Fraud detection, Kullback–Leibler divergence, Movies, ship design and other good stuff at the Discovery Summit

Well hopefully that title grabbed your attention and you did not mistake it for an episode of the Big Bang Theory.. I have been attending the Discovery Summit 2012 at SAS in Cary NC for the last day and a half. All because I occasionally use one of their products, JMP for statistical analysis and have done so going back over a decade. I decided to submit a poster on some of the work Antony Williams recently highlighted in a talk at the ACS on liquid dispensing effects on IC50 (see slides 37-38). This project was initiated by Joe Olechno at Labcyte after some of the things we put out on data quality. Anyway that’s a story for another day. The point is, I used JMP as part of the project too and that got me in to this great meeting.

As I proved to myself last year going to a meeting that I would not normally attend is refreshing and can propel you in new directions like the green chemistry conference last year lead to the green solvents mobile app development with Alex Clark.

So yesterday afternoon (after a 6h telecon in the morning) I got to the meeting in time to present the poster and attend some talks – one was given by Dr Stan Young from NISS. We had both co authored a paper a few years back so it was great to see his talk on PCA vs non-negative matrix factorization and Stan also mentioned the Kullback–Leibler divergence. Stan and Christophe lambert also authored a chapter in the first book I edited too ..gave me some ideas of things I want to try in future.

Posters are great because you never know what questions or ideas people will come to you with. One attendee suggested perhaps the liquid handling results may be responsible for negative data when looking at infectious diseases and mutant strains (probably I have mangled the meaning of this)..so basically not seeing a change in the kinetics of a mutant may be due to the liquid handling too or at least the technology used for it may have a role in influencing the data? Interesting idea woth pursuing.

Today I attended a captivating presentation by Antonia de Medinaceli on fraud detection. I actually thought it was the best talk I have seen, the topic was presented in a way that was very accessible and entertaining. So many of the topics mentioned like rules, predictive modeling, anomaly detection and network analysis would not have been out of place in a drug discovery talk..Even the Mahalanobis distance got a mention, and that is something I was aware of from multiple optimization of ADME/tox data . Got me thinking,  although fraud detection is about humans..people and molecules are they really that different?

Lunch was another one of those random meeting opportunities and I managed to find a table with Nelson Lee Afanador,  a Sr Project statistician from Merck, in my old state of Pennsylvania..We had a great discussion and got chatting on many topics. But one was the public perception of how drugs are developed. He mentioned a recent movie Contagion (and I will not spoil the plot because I have not seen it yet) but basically one of those movies where a few scientists have to find a cure for a disease before it wipes out mankind..or something similar. Nelson said why is it in the movies the scientists always ALWAYS find a cure in a few days and save the day. This never happens in reality it takes over a decade and massive teams of people to get a therapeutic drug or vaccine and do the clinical trials. So thankyou Hollywood for making the global population think that drug discovery is so fast!! In many cases we just cannot find cures for diseases due to many factors..

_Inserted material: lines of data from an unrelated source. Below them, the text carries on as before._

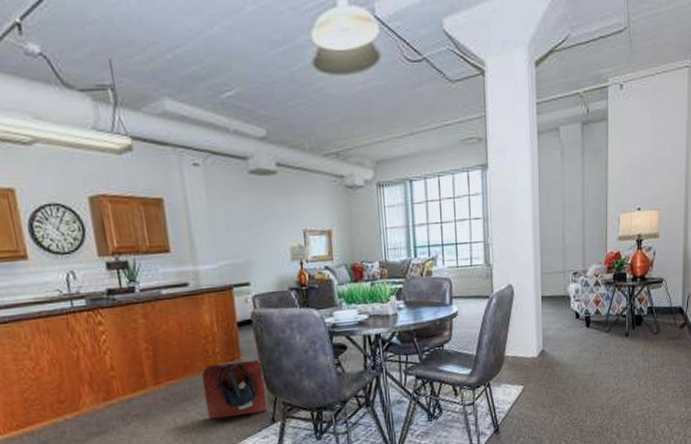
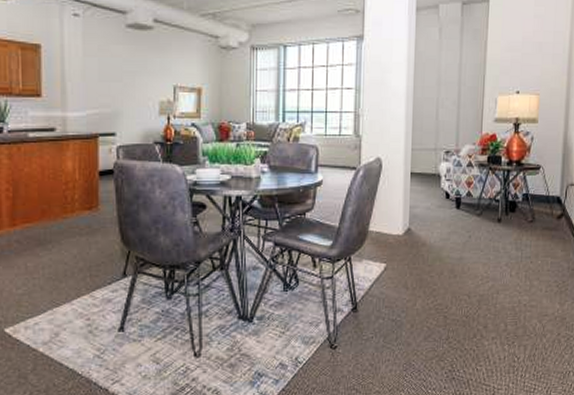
backpack: present [202,360,267,419] -> none [57,211,120,267]

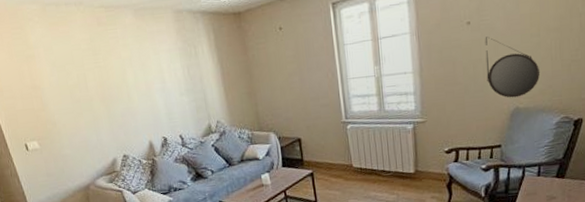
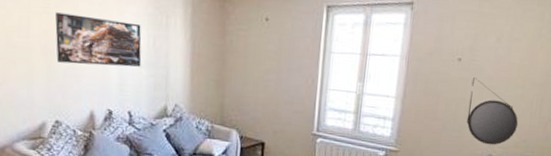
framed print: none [105,59,182,106] -> present [55,12,142,67]

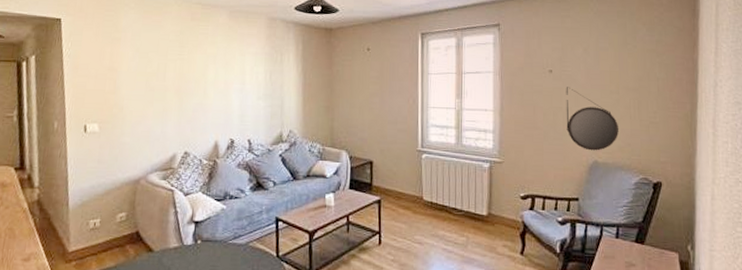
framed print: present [55,12,142,67] -> none [187,58,260,101]

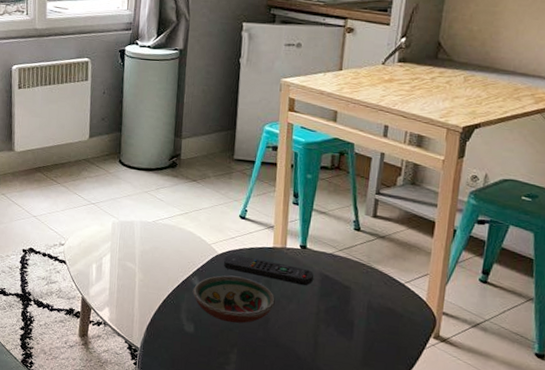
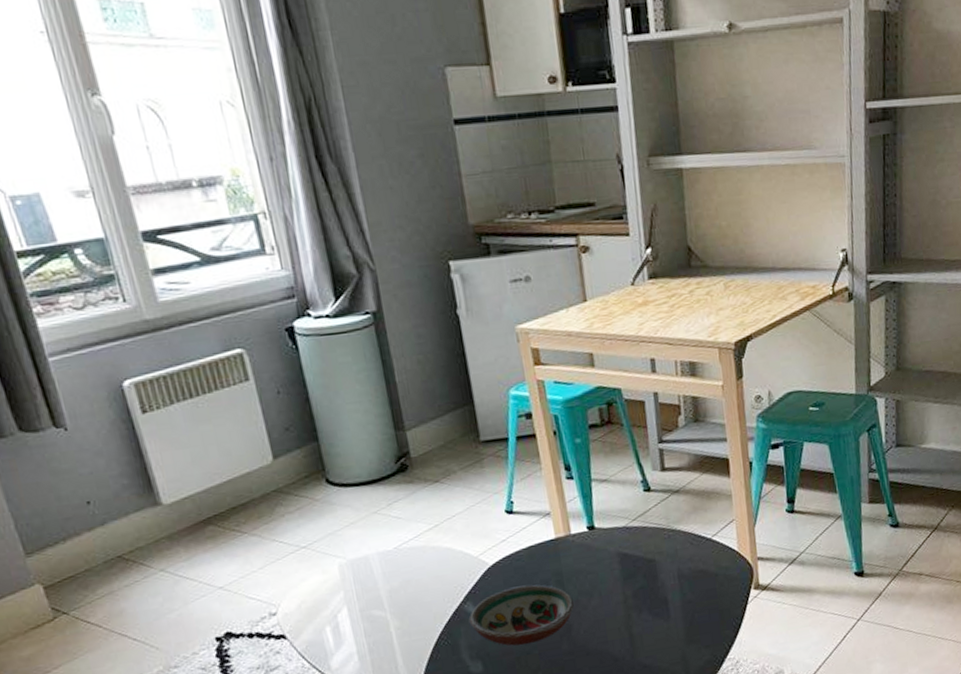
remote control: present [223,253,313,286] -> none [498,552,611,581]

Another talk I attended was given by Janel Nixon who I thought had a great intro using another movie Moneyball to explain how sometimes experts take the wrong metrics when actually something else altogether is important. Now this is a movie I have seen on a plane and I would recommend it (and Hollywood does a better job on baseball movies than disease movies IMHO). Janel als0 described her work with the US Navy in working on a collaborative project to design a boat. What I really liked was she got all the different parties to agree their common high level goal was “protect the nation”. She then described how she could use statistics as response surface models (which she pushed out as excel files – because the government only seems to use Microsoft products!) to justify budget and came to the conclusion that a helicopter and gun were important for boat design, out of all the variables.  She was honest enough to say that her initial data suggested bad or infeasible designs but she then used this data (predictions) to get more real (or realistic) designs..This talk was so fascinating because although they have not built the boat yet from the statistical inputs, apparently GE and other companies are using such statistical approaches with engineers to design products from scratch.

So my perspective is obviously flavored by the pharmaceutical interests and experience I have and all I can think is how could the approach Janel explained be used in drug discovery – e.g. get all the researchers on a project to agree to a high level goal “a cure for disease Z” and work from there to then get all the inputs that feed into drug discovery and use models for all parameters to describe what the therapeutic should look like. If the approach can work on the macro level to design boats can it also work on the small scale of a molecule? Could we imagine the next drug companies lead by folks like Janel or Antonia, with statistics and data mining /modeling driving every decision through the company.

Another aspect of the meeting is that they have a mobile app that is useful to track the talks, schedule and it lists all the attendees, very well thought out as you would expect for one of the largest privately held software companies.

I have half a day of the meeting left, but I have really enjoyed my first Discovery Summit. So thank you SAS!